Task instructions
Within the entries below, find the portion that opens with the line containing "nose: (336, 200)" and closes with the line containing "left hip: (59, 151)". Retype that portion exactly and only.
(Source data Opens)
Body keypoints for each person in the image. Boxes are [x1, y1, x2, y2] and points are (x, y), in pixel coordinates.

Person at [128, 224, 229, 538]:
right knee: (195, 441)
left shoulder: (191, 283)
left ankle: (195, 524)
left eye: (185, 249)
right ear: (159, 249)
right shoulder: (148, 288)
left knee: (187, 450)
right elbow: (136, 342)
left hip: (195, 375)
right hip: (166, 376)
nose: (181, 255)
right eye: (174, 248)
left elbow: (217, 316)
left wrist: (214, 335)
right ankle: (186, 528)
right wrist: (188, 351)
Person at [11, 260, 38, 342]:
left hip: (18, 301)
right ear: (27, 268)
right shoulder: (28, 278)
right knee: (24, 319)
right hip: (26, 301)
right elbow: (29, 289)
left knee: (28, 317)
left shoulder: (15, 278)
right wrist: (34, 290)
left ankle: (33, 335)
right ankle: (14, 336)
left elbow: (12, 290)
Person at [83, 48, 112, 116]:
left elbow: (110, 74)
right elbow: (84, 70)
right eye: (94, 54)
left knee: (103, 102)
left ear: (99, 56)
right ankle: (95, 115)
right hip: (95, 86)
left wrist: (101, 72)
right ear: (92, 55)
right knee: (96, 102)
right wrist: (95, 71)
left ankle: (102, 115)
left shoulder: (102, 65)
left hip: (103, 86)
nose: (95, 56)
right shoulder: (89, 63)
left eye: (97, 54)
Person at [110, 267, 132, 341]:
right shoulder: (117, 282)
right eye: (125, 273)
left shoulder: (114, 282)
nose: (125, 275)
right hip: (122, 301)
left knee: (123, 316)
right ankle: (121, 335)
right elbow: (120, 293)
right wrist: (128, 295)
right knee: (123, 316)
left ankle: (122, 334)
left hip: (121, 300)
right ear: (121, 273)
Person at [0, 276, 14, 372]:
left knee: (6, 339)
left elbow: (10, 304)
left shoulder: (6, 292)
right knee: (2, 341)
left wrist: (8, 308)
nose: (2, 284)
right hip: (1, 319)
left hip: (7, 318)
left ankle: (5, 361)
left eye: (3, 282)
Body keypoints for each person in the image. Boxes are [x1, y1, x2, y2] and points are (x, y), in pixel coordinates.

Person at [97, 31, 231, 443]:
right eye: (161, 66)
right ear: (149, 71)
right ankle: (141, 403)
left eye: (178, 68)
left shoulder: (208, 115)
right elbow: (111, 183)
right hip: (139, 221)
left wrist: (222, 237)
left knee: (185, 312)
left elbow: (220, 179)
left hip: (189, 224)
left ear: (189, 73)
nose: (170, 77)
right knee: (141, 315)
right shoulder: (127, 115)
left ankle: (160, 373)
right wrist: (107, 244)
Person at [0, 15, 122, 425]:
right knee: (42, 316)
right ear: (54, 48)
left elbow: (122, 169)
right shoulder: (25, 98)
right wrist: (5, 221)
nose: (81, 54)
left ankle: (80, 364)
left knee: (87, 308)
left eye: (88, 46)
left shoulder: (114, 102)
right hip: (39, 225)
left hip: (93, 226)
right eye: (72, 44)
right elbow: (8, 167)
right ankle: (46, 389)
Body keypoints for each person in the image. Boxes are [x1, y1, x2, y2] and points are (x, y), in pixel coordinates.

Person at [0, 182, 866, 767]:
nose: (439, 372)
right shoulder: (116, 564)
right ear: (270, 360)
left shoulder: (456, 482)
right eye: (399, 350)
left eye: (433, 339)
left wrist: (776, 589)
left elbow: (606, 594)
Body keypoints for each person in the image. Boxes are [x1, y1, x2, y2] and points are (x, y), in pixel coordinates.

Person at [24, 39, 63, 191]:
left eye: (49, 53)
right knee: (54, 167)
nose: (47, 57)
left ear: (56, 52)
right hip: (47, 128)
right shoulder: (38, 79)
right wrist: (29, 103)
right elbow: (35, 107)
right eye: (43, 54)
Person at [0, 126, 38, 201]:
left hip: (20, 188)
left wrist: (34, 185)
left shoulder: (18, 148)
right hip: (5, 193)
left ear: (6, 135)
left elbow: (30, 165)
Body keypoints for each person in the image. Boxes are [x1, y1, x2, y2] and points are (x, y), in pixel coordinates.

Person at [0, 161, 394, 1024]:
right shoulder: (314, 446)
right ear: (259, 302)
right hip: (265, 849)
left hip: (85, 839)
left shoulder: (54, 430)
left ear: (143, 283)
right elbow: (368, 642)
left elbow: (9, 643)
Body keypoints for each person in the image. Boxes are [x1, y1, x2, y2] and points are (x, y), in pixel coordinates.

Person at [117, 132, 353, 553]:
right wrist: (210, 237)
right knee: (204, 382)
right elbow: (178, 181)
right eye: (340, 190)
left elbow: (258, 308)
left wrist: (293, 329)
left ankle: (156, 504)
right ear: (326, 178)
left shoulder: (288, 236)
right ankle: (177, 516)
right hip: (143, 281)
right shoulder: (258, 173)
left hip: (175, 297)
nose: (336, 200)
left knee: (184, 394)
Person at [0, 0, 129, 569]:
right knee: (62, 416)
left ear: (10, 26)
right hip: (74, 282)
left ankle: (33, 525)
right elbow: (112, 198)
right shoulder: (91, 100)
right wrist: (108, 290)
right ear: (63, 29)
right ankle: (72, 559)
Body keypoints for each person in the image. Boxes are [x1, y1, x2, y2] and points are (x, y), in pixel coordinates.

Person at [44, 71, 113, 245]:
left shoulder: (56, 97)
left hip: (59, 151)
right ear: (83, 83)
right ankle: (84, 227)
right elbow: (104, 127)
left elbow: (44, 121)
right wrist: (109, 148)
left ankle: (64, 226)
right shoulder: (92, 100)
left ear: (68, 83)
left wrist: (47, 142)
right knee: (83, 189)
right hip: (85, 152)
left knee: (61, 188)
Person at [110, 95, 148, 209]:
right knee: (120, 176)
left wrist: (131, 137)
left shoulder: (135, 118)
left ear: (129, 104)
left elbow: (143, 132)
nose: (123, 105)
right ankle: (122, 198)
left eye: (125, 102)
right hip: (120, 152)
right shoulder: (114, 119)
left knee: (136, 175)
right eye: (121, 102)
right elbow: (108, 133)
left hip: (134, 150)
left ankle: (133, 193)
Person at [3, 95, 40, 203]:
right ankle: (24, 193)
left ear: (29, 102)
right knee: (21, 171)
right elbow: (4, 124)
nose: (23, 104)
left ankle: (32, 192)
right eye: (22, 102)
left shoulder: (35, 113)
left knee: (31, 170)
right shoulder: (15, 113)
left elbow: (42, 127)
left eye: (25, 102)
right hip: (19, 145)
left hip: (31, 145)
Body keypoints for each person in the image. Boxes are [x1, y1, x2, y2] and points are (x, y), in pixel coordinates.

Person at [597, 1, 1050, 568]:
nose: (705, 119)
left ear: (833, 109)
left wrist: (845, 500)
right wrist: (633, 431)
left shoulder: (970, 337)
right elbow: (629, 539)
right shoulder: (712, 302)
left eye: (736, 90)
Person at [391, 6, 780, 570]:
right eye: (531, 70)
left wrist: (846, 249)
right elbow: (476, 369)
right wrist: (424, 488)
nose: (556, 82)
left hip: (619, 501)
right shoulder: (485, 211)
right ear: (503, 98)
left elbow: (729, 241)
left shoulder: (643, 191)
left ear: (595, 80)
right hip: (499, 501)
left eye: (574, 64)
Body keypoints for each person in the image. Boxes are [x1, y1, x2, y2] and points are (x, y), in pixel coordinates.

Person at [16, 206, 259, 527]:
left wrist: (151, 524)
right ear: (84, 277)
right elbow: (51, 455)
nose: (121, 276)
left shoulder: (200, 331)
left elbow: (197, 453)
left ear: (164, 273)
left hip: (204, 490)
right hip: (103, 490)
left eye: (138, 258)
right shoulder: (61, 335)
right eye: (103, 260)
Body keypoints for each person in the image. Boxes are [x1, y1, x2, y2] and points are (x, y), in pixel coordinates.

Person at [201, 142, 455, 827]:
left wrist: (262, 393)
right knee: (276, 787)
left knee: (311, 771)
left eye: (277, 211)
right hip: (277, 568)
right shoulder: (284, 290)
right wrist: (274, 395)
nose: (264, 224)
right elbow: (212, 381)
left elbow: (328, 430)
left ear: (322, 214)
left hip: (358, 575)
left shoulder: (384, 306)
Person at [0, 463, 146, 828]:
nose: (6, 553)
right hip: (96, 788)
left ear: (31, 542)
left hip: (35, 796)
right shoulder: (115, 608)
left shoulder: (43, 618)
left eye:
(Source data Closes)
Answer area
nose: (336, 200)
left knee: (184, 394)
Person at [0, 0, 129, 569]:
right knee: (62, 416)
left ear: (10, 26)
right hip: (74, 282)
left ankle: (33, 525)
right elbow: (112, 198)
right shoulder: (91, 100)
right wrist: (108, 290)
right ear: (63, 29)
right ankle: (72, 559)
Body keypoints for each person in the image. Boxes are [x1, y1, x2, y2] and points are (x, y), in pixel coordinates.

Person at [44, 71, 113, 245]:
left shoulder: (56, 97)
left hip: (59, 151)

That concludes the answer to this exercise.